Faith doesn't work

I've mentioned before that I'm a follower of PZ Myers' blog Pharyngula, as I'm sure many of you are. I like the polemical way he writes – clearly exasperated by theism and quick to mock its absurdities, but also articulate and incisively humorous. In a recent post bashing (again) the comedy show that is the Templeton Foundation, he said something I think bears emphasis:
These guys really don't get it: we're not objecting to the conclusions of religion (necessarily), we're saying that how they answer questions is invalid, and a guy using religion to justify liberal views is just as wrong as the guy using religion to argue that gays must be stoned to death.
This comment mirrors Stephen Hawking's recent statement in an interview with Diane Sawyer which I recently blogged about, in which he said:
"There is a fundamental difference between religion, which is based on authority, [and] science, which is based on observation and reason. Science will win because it works."
Religious moderates want to justify their adherence to faith by claiming that it produces a positive outcome; or, at the very least, that it doesn't produce a violent, science-degrading, bigoted, misogynistic outcome. Insert all your standard stuff about hope, meaning, purpose, and all the other stuff religious moderates claim religion provides.

There's an elephant in the room here though, which is that since there is no methodology to discern metaphysical truth from metaphysical fiction, faith can't actually produce reliable, valid answers. People can claim it answers questions of hope, meaning, purpose, and all that other stuff, but when you inquire as to how exactly it answers these questions, you're left with a blank stare. This absence of methodological inquiry is precisely why there is virtually no homogeneity among the world's faiths, and even within any given faith you have innumerable sects and denominations clinging vehemently to conflicting ideas. Science works the opposite way: because there is a methodology for answering questions, the wrong answers can be systematically identified and discarded. The right answers can be observed and independently verified by anyone, and this builds a consensus over time.

How then do we weed out the wrong answers from religion? Religious moderates simply base it on the conclusion: if it leads to violence, bigotry, misogyny, etc. etc., then it's the wrong answer. If it leads to dogs and cats living together and world peace, it's the right answer. They gloss over the fact that the way faith claims to answer questions is fundamentally flawed and unreliable.
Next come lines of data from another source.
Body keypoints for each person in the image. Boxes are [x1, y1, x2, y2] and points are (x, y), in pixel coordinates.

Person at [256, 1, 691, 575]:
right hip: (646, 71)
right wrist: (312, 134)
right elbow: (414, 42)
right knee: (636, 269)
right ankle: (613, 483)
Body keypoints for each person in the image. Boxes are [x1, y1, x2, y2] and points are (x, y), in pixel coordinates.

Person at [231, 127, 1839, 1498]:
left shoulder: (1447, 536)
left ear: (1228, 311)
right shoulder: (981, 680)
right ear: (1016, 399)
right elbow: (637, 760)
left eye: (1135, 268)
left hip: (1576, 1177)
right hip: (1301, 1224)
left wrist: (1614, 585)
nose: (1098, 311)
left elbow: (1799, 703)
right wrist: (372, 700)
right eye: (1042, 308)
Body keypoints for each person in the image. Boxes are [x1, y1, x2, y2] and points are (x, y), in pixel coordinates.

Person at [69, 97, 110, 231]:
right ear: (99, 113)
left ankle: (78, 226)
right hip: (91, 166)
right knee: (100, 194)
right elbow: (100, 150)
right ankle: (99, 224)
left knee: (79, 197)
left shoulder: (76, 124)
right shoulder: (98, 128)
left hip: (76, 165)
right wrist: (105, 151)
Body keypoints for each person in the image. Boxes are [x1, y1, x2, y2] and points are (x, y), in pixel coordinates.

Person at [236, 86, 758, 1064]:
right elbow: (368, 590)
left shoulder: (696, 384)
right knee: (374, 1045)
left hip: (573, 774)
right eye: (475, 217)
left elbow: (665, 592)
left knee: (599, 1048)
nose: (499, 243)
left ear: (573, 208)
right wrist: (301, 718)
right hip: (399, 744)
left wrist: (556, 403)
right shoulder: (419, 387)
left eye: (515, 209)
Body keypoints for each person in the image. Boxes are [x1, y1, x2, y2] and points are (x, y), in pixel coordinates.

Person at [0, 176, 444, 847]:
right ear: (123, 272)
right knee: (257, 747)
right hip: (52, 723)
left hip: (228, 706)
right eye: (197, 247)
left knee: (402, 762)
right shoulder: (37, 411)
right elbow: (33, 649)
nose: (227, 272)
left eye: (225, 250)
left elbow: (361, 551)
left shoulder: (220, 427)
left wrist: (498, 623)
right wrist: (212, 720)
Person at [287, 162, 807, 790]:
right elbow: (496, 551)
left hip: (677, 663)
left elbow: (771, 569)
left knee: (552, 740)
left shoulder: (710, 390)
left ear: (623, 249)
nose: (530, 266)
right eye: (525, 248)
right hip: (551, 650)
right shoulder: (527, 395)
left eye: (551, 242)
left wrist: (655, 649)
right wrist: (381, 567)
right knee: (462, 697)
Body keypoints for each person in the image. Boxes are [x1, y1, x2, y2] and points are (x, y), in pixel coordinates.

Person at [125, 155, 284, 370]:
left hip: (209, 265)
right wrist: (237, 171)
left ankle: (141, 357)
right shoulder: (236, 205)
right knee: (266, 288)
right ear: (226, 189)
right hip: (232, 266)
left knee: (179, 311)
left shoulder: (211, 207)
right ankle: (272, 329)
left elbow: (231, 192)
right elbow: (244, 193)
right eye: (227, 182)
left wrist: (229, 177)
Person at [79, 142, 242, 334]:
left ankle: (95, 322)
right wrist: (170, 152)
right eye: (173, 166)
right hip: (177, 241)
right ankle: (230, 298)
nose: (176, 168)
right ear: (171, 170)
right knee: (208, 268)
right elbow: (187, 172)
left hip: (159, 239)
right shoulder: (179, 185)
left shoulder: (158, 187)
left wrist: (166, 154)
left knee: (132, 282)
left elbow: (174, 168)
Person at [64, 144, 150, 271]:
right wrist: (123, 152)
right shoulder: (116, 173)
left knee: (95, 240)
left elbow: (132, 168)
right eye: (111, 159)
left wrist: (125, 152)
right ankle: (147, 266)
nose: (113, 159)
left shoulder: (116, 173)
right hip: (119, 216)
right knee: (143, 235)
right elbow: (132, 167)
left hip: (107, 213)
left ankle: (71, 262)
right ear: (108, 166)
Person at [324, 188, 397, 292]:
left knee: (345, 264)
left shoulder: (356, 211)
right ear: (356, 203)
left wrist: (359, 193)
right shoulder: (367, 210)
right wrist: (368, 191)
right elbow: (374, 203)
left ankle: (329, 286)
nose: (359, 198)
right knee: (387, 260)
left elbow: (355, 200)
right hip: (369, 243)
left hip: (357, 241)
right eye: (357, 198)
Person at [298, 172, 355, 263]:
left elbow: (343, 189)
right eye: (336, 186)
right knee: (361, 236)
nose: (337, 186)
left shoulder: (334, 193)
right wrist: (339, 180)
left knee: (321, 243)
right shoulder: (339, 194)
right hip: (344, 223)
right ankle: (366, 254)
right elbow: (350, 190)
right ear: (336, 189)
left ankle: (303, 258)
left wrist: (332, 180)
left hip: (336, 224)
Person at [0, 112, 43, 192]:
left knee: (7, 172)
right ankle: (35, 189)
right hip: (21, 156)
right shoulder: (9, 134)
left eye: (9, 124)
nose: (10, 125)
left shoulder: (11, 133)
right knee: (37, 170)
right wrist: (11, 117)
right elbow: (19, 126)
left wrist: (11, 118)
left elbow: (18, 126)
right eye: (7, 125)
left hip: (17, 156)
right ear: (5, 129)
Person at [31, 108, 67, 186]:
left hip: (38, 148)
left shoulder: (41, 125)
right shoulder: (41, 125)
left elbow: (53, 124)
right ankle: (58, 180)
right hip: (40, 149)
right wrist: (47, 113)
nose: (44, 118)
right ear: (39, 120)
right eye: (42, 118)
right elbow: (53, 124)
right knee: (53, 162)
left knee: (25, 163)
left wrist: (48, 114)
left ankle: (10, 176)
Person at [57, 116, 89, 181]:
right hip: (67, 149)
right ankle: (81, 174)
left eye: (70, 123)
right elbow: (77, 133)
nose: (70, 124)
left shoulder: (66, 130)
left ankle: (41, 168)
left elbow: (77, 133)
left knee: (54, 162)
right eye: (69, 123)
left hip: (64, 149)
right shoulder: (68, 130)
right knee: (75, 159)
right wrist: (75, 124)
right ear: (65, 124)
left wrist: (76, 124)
Homogeneity of faith is only gained by acknowledging the most fundamental shared elements of religion – a higher power of some sort, a search for meaning of some sort, etc. – but the deeper we dig and the more specific we get, the more splintered the faithful become. Instead of a growing consensus, you're left with a growing divide. Some will protest peacefully, some will live and let live, others will protest maliciously, but there will always be a profound discordance of ideas.

I've often encountered religious moderates who object to atheists like me criticizing their beliefs. They say that their faith gives them a sense of purpose, inner strength, hope, or some such abstract thing, and that the real problem isn't faith, but people who use faith to justify doing bad things. But they're wrong; religious moderates give a pass to radicals and fundamentalists by disputing their conclusions, but excusing their dubious methodology. The problem is faith, precisely because in order to rid the world of religiously motivated bigotry, misogyny, violence, and all the other lunacy that's practiced in the name of God, we have to address the fundamental issue of how people know what they claim to know. When a scientific conclusion is disputed, it's disputed by pointing out that the methodology of inquiry was flawed. There is a means for correction – the errors are discard, the hypothesis retooled, and inquiry begun anew. This is how we know that science works, and that faith does not.